Name every company mentioned by name in the passage below about VR headset shipments.

* _Given passage_
- Opening Delimiter -

Samsung’s second-generation Gear VR headset is estimated to ship 6.7m units this year, says market research firm SuperData, putting it "neck-and-neck" with Google’s Daydream devices.
SuperData predicts that Google’s open source Daydream headsets, including those made by third-party manufacturers, will ship 6.8m units this year, putting it just ahead of Samsung.
However, the second gen Gear VR could still turn things around for Samsung, thanks to its new bundled remote and the fact it’s being thrown in for free as a pre-order bonus with Samsung’s soon-to-be-released flagship smartphone, the Galaxy S8 and S8+.
"Pre-orders for the S8/S8+ are already outpacing the S7’s, and the controller makes a lot more sense than the cumbersome d-pad on the side of your face [on the 2016 model]," said Stephanie Llamas, vice president of research and strategy and head of VR/AR at SuperData.

- Closing Delimiter -

* _Data to examine_

- Opening Delimiter -

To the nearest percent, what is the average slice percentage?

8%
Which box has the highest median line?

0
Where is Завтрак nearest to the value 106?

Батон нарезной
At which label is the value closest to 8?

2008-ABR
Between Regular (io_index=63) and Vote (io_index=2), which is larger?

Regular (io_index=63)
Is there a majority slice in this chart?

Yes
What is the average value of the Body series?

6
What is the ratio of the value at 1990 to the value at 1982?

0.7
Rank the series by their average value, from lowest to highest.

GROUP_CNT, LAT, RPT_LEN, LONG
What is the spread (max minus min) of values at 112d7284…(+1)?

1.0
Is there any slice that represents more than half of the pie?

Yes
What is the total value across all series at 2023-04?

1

- Closing Delimiter -

* _Answer box_
Samsung, SuperData, Google